▸ Required action
Copy nothing from the entries below except the lines from the one containing "Electron micrograph, 8" through the one containing "A grey object", and copy those exactly.

▸ Data listing
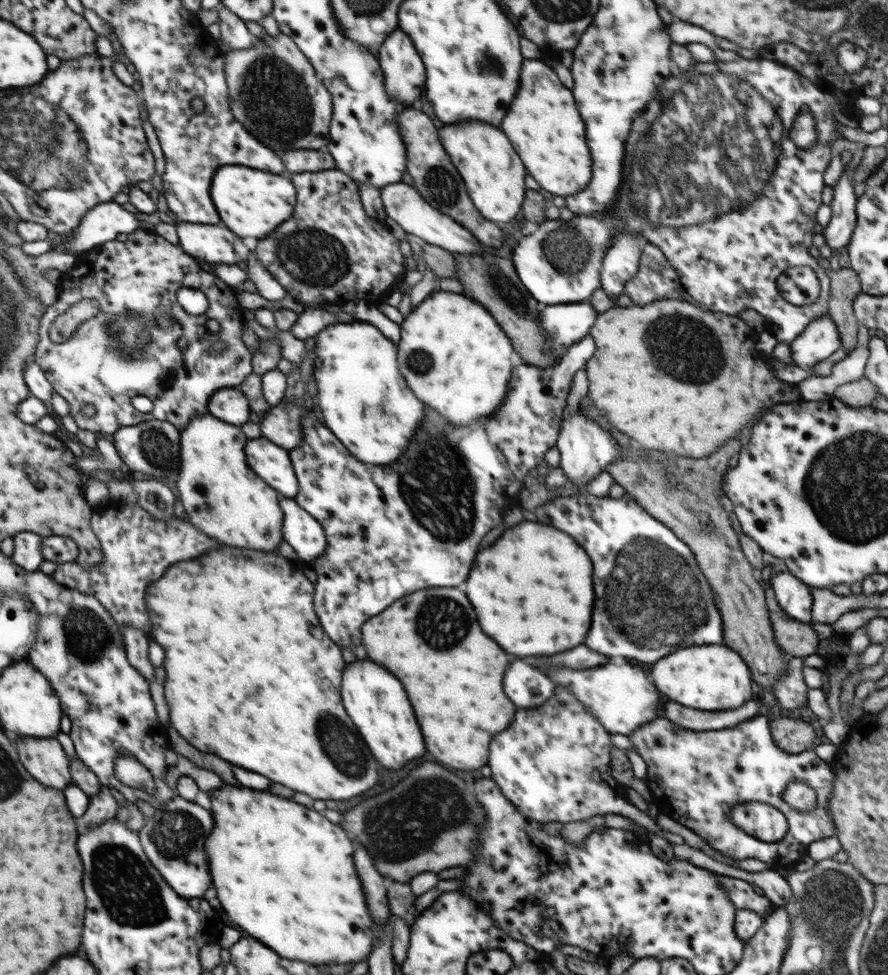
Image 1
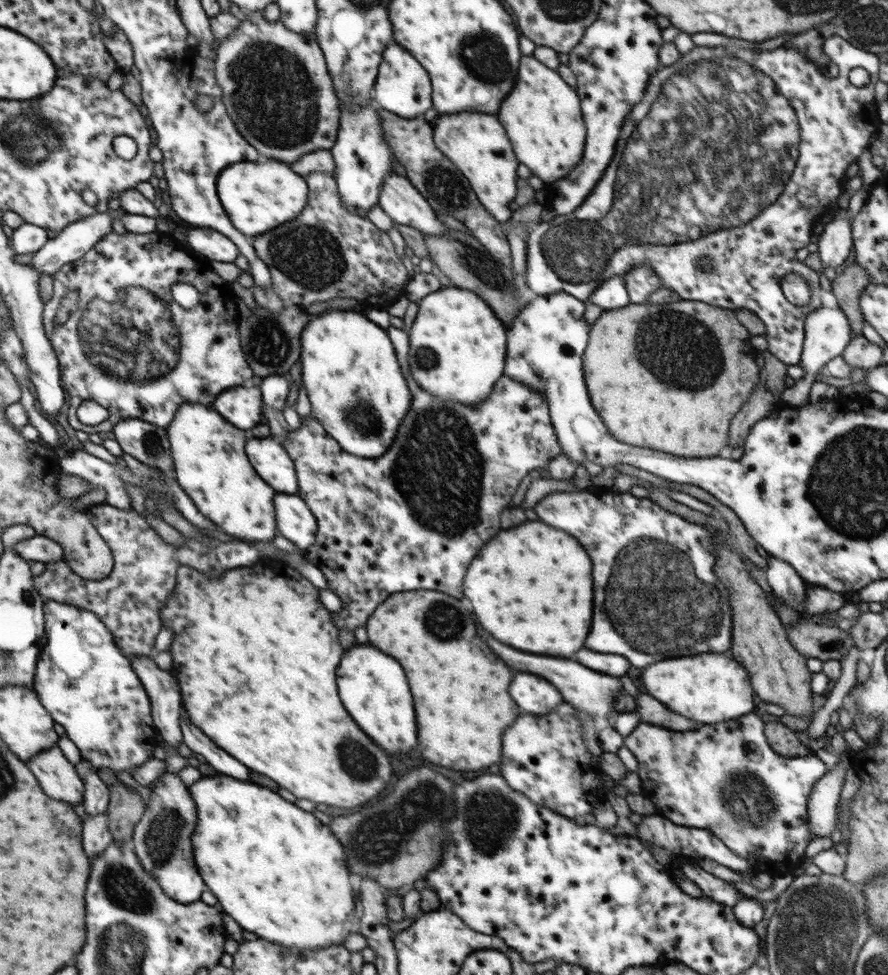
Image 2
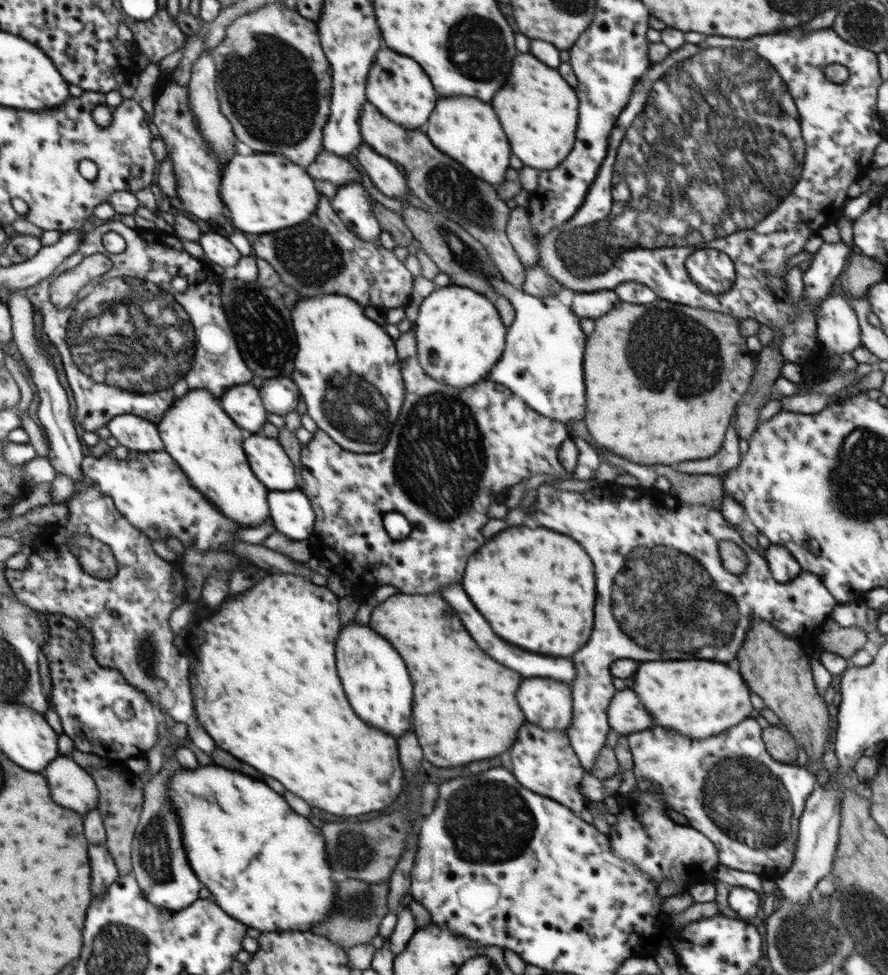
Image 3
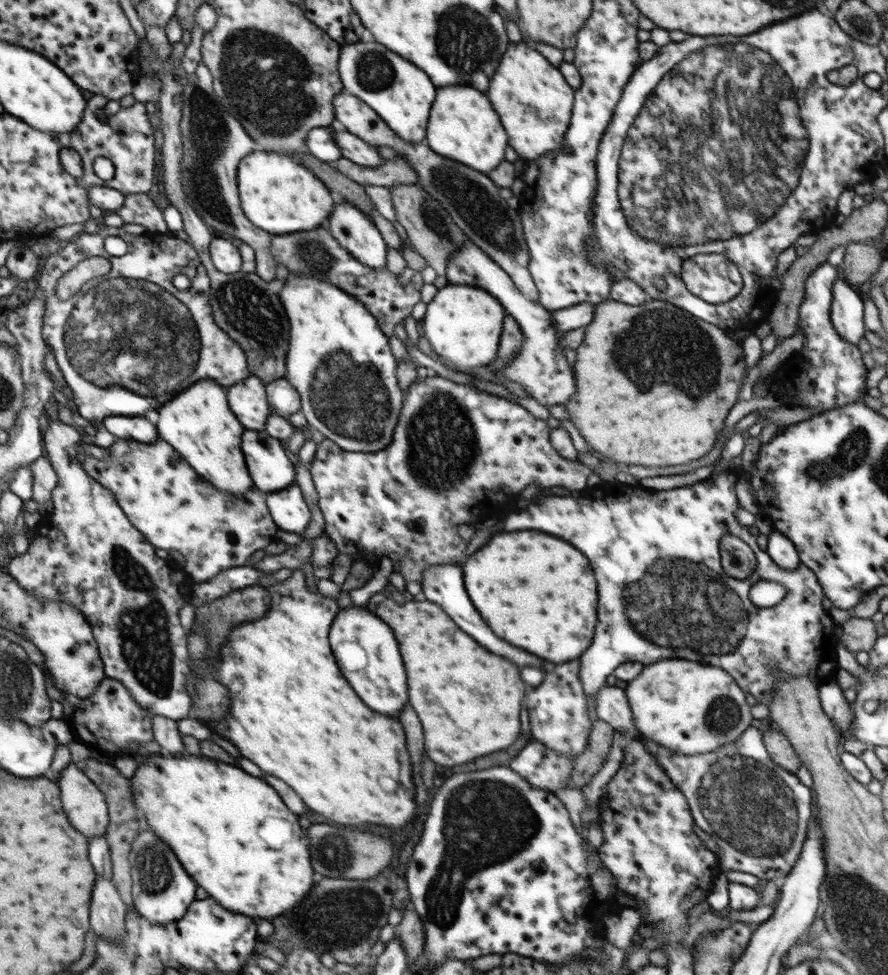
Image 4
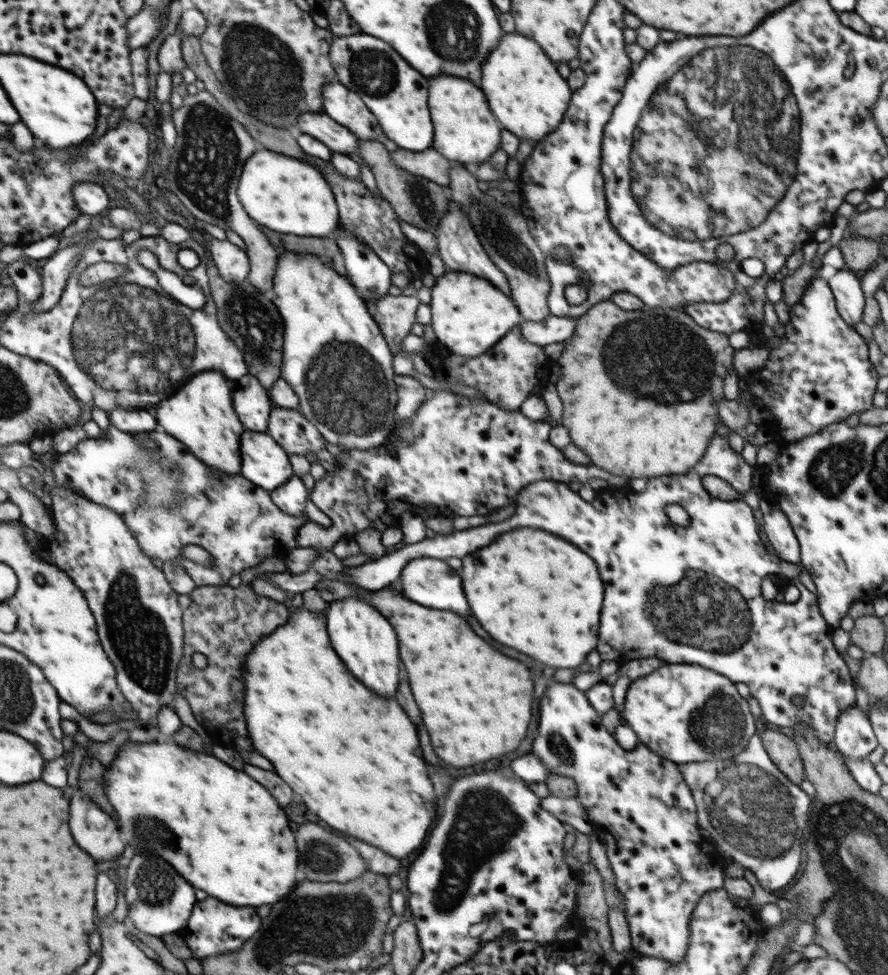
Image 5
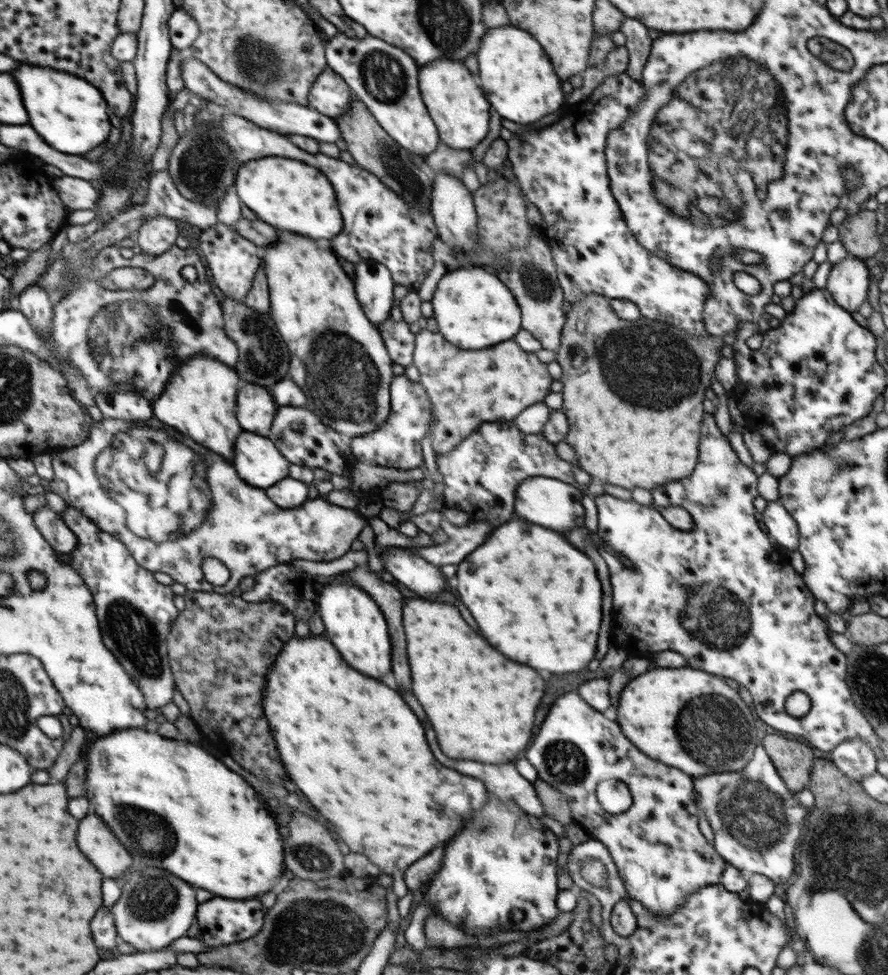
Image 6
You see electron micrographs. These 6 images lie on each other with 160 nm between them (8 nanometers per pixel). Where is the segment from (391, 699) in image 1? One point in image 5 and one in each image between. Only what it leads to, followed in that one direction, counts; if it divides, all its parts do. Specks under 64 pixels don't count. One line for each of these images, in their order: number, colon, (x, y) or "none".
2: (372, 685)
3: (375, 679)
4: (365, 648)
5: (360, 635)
---
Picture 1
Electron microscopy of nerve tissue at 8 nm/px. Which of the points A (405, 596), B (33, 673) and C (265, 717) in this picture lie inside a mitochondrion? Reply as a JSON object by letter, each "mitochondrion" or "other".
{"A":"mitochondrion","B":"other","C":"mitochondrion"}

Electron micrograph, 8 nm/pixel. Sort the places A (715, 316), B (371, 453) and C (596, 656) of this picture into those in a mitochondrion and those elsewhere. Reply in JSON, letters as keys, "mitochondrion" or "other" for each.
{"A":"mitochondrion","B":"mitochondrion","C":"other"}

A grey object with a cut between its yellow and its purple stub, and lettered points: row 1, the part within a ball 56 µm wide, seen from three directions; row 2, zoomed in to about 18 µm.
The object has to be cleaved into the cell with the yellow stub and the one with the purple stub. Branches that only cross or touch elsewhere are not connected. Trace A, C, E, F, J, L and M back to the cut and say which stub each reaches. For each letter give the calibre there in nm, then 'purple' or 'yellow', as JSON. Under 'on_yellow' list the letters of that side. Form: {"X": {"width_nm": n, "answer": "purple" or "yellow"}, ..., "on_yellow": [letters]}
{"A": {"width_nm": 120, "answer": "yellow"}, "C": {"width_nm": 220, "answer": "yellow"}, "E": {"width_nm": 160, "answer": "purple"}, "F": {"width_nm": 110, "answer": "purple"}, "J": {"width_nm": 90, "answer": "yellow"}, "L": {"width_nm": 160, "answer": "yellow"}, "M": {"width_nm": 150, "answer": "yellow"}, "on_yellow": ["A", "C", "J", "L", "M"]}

▸ Expected answer
Electron micrograph, 8 nm/pixel. Sort the places A (715, 316), B (371, 453) and C (596, 656) of this picture into those in a mitochondrion and those elsewhere. Reply in JSON, letters as keys, "mitochondrion" or "other" for each.
{"A":"mitochondrion","B":"mitochondrion","C":"other"}

A grey object with a cut between its yellow and its purple stub, and lettered points: row 1, the part within a ball 56 µm wide, seen from three directions; row 2, zoomed in to about 18 µm.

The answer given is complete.